Items from a dataset:
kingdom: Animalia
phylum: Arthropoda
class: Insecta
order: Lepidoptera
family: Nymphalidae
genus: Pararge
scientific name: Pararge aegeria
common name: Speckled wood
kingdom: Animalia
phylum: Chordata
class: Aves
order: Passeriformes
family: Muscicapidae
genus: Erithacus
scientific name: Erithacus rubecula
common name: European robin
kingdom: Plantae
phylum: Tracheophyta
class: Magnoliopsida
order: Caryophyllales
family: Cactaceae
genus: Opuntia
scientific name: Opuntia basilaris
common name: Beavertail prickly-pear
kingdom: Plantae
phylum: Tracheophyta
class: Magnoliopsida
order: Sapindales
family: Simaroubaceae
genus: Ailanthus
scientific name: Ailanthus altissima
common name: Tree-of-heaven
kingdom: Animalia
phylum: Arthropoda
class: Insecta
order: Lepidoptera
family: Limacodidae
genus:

**Task details**
Set down every line of the rows above again, word for word and unchanged.

**Exercise output**
kingdom: Animalia
phylum: Arthropoda
class: Insecta
order: Lepidoptera
family: Nymphalidae
genus: Pararge
scientific name: Pararge aegeria
common name: Speckled wood
kingdom: Animalia
phylum: Chordata
class: Aves
order: Passeriformes
family: Muscicapidae
genus: Erithacus
scientific name: Erithacus rubecula
common name: European robin
kingdom: Plantae
phylum: Tracheophyta
class: Magnoliopsida
order: Caryophyllales
family: Cactaceae
genus: Opuntia
scientific name: Opuntia basilaris
common name: Beavertail prickly-pear
kingdom: Plantae
phylum: Tracheophyta
class: Magnoliopsida
order: Sapindales
family: Simaroubaceae
genus: Ailanthus
scientific name: Ailanthus altissima
common name: Tree-of-heaven
kingdom: Animalia
phylum: Arthropoda
class: Insecta
order: Lepidoptera
family: Limacodidae
genus:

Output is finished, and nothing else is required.